Founders’ Agreement: How Important Is It and Why Do Early Founder Deals Become the Most Expensive Mistakes Later?

The beginning of every startup is romantic. Two or three founders, a lot of enthusiasm, a garage (or a coworking space), and a sentence that will later cost you millions: “We’ll sort out the details easily once we make our first money.”

That sentence is probably the most expensive legal mistake you can make.

As lawyers who have gone through dozens of due diligence processes, we have witnessed great tech ideas fall apart not because of bad code or lack of market demand, but because of broken personal relationships that were never properly put in writing.

As long as you have no users and no revenue, your startup is worth zero. Naturally, arguing over 10% in a company worth zero is meaningless.

However, the moment you get traction, everything changes dramatically. Traction raises the stakes. That 10% suddenly becomes worth €100,000 or even €1 million. This is when all the “casual agreements” come due, and investors become rigorous in their checks.

Many founders think that “we split everything equally” is the end of the story. In reality, that is only the beginning. A professional relationship requires answers to difficult questions before they turn into problems.

Vesting: What happens if one founder quits after six months? Do they walk away with 30% of the company? Without vesting – yes. With vesting, they leave empty‑handed or with a smaller portion, and the equity remains with those who continue building.

Roles and obligations: Is “part‑time” work alongside a full‑time job enough to keep the same equity stake as someone who spends 12 hours a day working on the startup?

Decision‑making (deadlock): What do you do when decision‑making is blocked? Who has the casting vote so the business does not grind to a halt?

Imagine the following scenario: you have a product, you are growing, and a VC fund is ready to invest. Their legal team starts a deep dive (due diligence) and finds a so‑called “skeleton in the closet”.

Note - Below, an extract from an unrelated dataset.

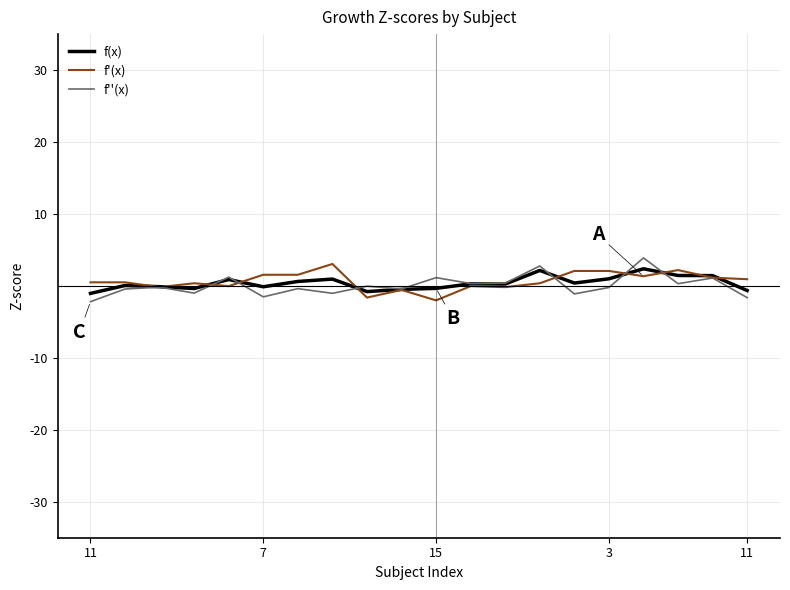

What is the minimum value shown in the chart?

-2.2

The most common issue is the “ghost co-founder”. That is the developer who was there for the first three months, wrote part of the critical code, received an oral promise of 10%, and then disappeared. They are not answering your calls, but legally, they are still a co-owner of your intellectual property or can claim equity. Or, even more complex, imagine they worked on a computer owned by their employer, and were “helping” you supposedly in their free time rather than while on the clock for that company. In legal terms, this is a horror scenario.

An investor will not invest in a company where an unknown person holds a legal position in the form of unresolved ownership that can blow up the entire deal. For an investor, this is a major red flag.

This document is not a sign of mistrust, but of top‑tier professionalism. A well‑drafted Founders’ Agreement is a tool that protects you from unforeseen life events.

It must include:

  • Mechanisms for an orderly separation (good leaver / bad leaver clauses);
  • Clear rules on transferring intellectual property (IP) rights to the company – critical for any IT business;
  • Restrictions on transferring equity to third parties (right of first refusal).

If you define these relationships now, a future investment agreement (SHA) will simply build on solid foundations instead of being a painful and expensive reconstruction of the company.

In the early (pre‑seed) phase, almost everything can be fixed. Documents can be amended, relationships redefined, all at relatively low cost. However, once you reach the first serious round (seed or Series A), every legal ambiguity is “punished” with a lower valuation or with a requirement from investors that issues be resolved at the founders’ expense before any funds are wired.

Your relationship with your co‑founders is the company’s most important asset before the first euro of revenue. Do not leave it to assumptions – structure it thoroughly from the very beginning.

Review your internal arrangements before the first investor knocks on your door. It is cheaper to hire an expert now to set up the legal framework than to negotiate later about saving an investment.